Based on the exception trace (and the rock-simple code feeding it) I suspect that it's actually a bug in Pebble but who knows.
The code feeding the process pool is pretty trivial:
pool = ProcessPool(max_workers=10, max_tasks=10)
for path in filepaths:
try:
future = pool.schedule(function=self.analyse_file, args(path), timeout=30)
future.add_done_callback(self.process_result)
exception Exception as e:
print("Exception fired:" + e) # NOT where the exception is firing
pool.close()
pool.join()
So in essence, we schedule a bunch of stuff to run, close out the pool then wait for the pool to complete the scheduled tasks. NOTE: the exception is not being thrown in the schedule loop, it gets fired AFTER we call join()
.
This is the exception stack trace:
Traceback (most recent call last):
File "/home/user/.pyenv/versions/3.6.0/lib/python3.6/threading.py", line 916, in _bootstrap_inner
self.run()
File "/home/user/.pyenv/versions/3.6.0/lib/python3.6/threading.py", line 864, in run
self._target(*self._args, **self._kwargs)
File "/home/user/.pyenv/versions/scrapeapp/lib/python3.6/site-packages/pebble/pool/process.py", line 150, in task_scheduler_loop
pool_manager.schedule(task)
File "/home/user/.pyenv/versions/scrapeapp/lib/python3.6/site-packages/pebble/pool/process.py", line 198, in schedule
self.worker_manager.dispatch(task)
File "/home/user/.pyenv/versions/scrapeapp/lib/python3.6/site-packages/pebble/pool/process.py", line 327, in dispatch
self.pool_channel.send(WorkerTask(task.id, task.payload))
File "/home/user/.pyenv/versions/scrapeapp/lib/python3.6/site-packages/pebble/pool/channel.py", line 66, in send
return self.writer.send(obj)
File "/home/user/.pyenv/versions/3.6.0/lib/python3.6/multiprocessing/connection.py", line 206, in send
self._send_bytes(_ForkingPickler.dumps(obj))

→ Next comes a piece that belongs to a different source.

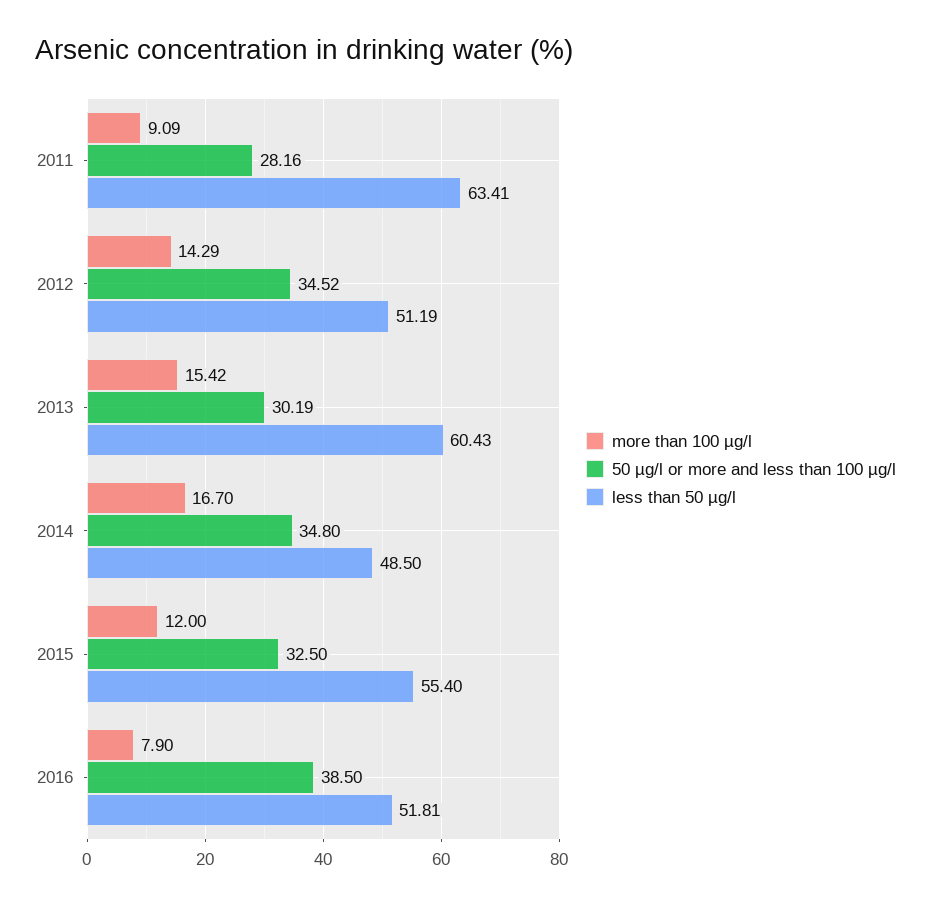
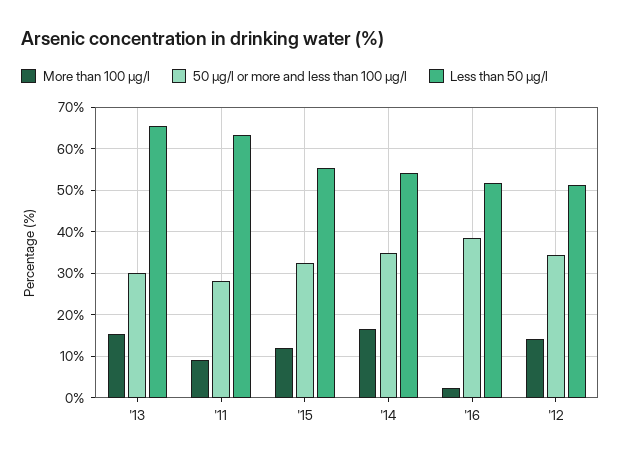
less than 50 µg/l, 2013: 60.43 -> 66
less than 50 µg/l, 2014: 48.5 -> 54
more than 100 µg/l, 2016: 7.9 -> 2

File "/home/user/.pyenv/versions/3.6.0/lib/python3.6/multiprocessing/reduction.py", line 51, in dumps
cls(buf, protocol).dump(obj)
RuntimeError: dictionary changed size during iteration
I think it's got to be some weird race condition, as the code will work flawlessly on some data sets but fail at what appears to be a random point on another dataset.
We were using pebble 4.3.1 when we first ran into the issue (same version we'd had since the beginning), tried upgrading to 4.5.0, no change.
Has anybody run into similar issues with Pebble in the past? If so what was your fix?